* REQUIREMENT *
Check each line of the material below for "George" and copy those where it appears.

>>>>>

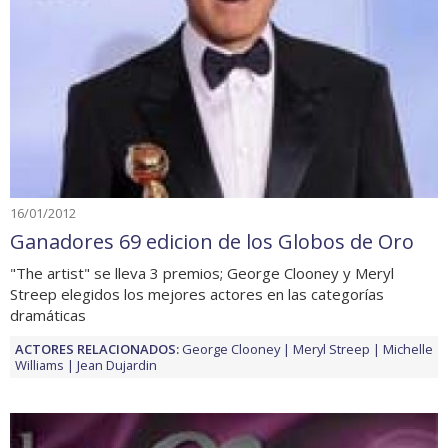
16/01/2012
Ganadores 69 edicion de los Globos de Oro
"The artist" se lleva 3 premios; George Clooney y Meryl
Streep elegidos los mejores actores en las categorías
dramáticas
ACTORES RELACIONADOS:
George Clooney
Meryl Streep
Michelle
Williams
Jean Dujardin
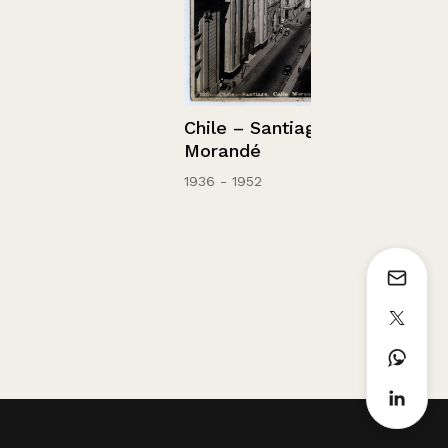
Chile – Santiago, Calle
Morandé
1936 - 1952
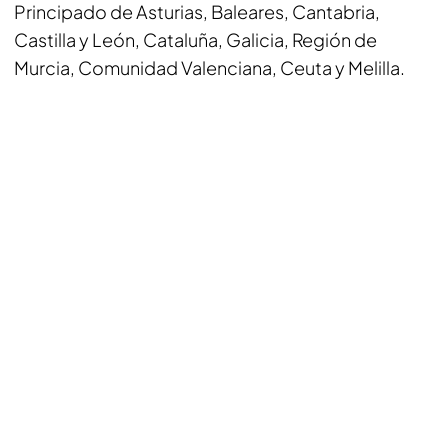
Principado de Asturias, Baleares, Cantabria,
Castilla y León, Cataluña, Galicia, Región de
Murcia, Comunidad Valenciana, Ceuta y Melilla.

<<<<<

* WRITTEN SOLUTION *
"The artist" se lleva 3 premios; George Clooney y Meryl
George Clooney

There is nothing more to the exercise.